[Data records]
- - - -

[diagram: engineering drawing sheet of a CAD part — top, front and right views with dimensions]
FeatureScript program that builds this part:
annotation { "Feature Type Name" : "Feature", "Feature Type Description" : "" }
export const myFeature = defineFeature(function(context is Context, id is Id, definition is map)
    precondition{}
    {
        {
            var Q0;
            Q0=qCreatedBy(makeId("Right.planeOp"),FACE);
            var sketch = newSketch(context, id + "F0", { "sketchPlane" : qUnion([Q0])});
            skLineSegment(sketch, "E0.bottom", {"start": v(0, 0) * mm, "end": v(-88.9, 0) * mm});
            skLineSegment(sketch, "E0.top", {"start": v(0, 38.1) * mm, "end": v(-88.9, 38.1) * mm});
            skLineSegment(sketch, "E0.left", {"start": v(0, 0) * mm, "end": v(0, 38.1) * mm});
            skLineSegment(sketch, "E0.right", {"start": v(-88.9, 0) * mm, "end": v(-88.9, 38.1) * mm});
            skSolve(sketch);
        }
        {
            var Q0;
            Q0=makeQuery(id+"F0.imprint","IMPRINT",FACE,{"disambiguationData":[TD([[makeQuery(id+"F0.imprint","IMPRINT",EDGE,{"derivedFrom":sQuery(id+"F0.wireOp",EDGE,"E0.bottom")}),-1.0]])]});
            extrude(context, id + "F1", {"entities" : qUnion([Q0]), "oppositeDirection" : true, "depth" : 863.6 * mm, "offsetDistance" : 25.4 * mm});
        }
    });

- - - -

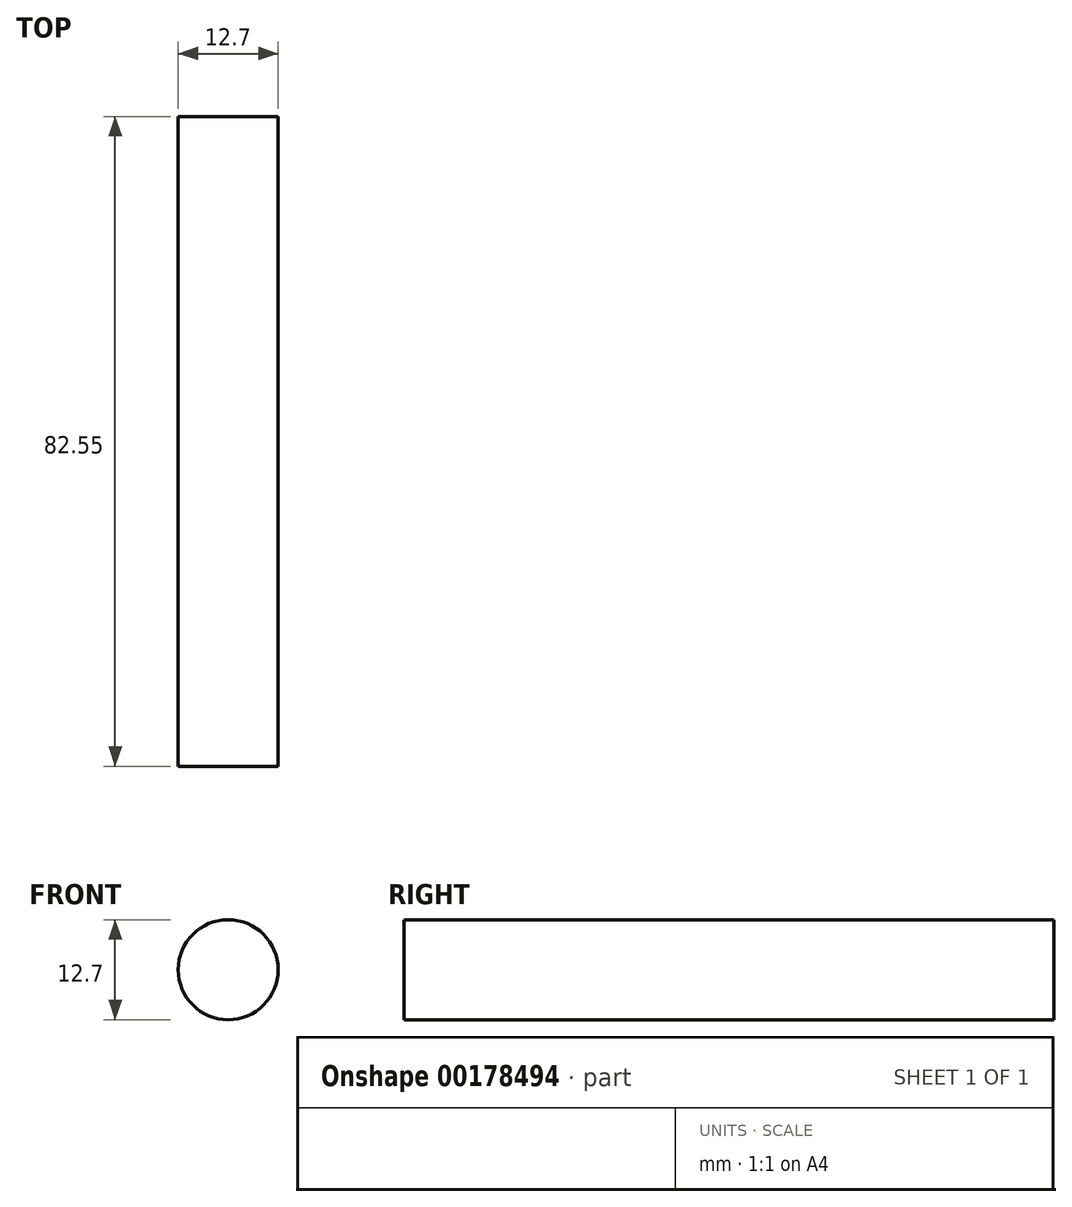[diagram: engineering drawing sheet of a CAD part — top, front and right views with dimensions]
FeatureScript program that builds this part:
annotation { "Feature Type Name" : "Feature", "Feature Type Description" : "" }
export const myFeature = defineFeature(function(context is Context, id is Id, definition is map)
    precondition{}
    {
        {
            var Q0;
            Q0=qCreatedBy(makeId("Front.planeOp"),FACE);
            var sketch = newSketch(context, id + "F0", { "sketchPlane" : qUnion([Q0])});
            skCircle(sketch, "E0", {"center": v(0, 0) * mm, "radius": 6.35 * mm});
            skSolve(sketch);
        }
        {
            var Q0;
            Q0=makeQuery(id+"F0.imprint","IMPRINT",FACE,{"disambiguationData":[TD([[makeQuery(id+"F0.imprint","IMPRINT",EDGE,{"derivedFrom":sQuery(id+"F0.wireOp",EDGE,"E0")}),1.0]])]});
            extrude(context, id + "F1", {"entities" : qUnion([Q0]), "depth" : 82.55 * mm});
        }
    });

- - - -

# [Your task]
Which lines in the records contain the string "disambiguationData"? Copy out every such line, matching case exactly.

# [Exercise solution]
            Q0=makeQuery(id+"F0.imprint","IMPRINT",FACE,{"disambiguationData":[TD([[makeQuery(id+"F0.imprint","IMPRINT",EDGE,{"derivedFrom":sQuery(id+"F0.wireOp",EDGE,"E0.bottom")}),-1.0]])]});
            Q0=makeQuery(id+"F0.imprint","IMPRINT",FACE,{"disambiguationData":[TD([[makeQuery(id+"F0.imprint","IMPRINT",EDGE,{"derivedFrom":sQuery(id+"F0.wireOp",EDGE,"E0")}),1.0]])]});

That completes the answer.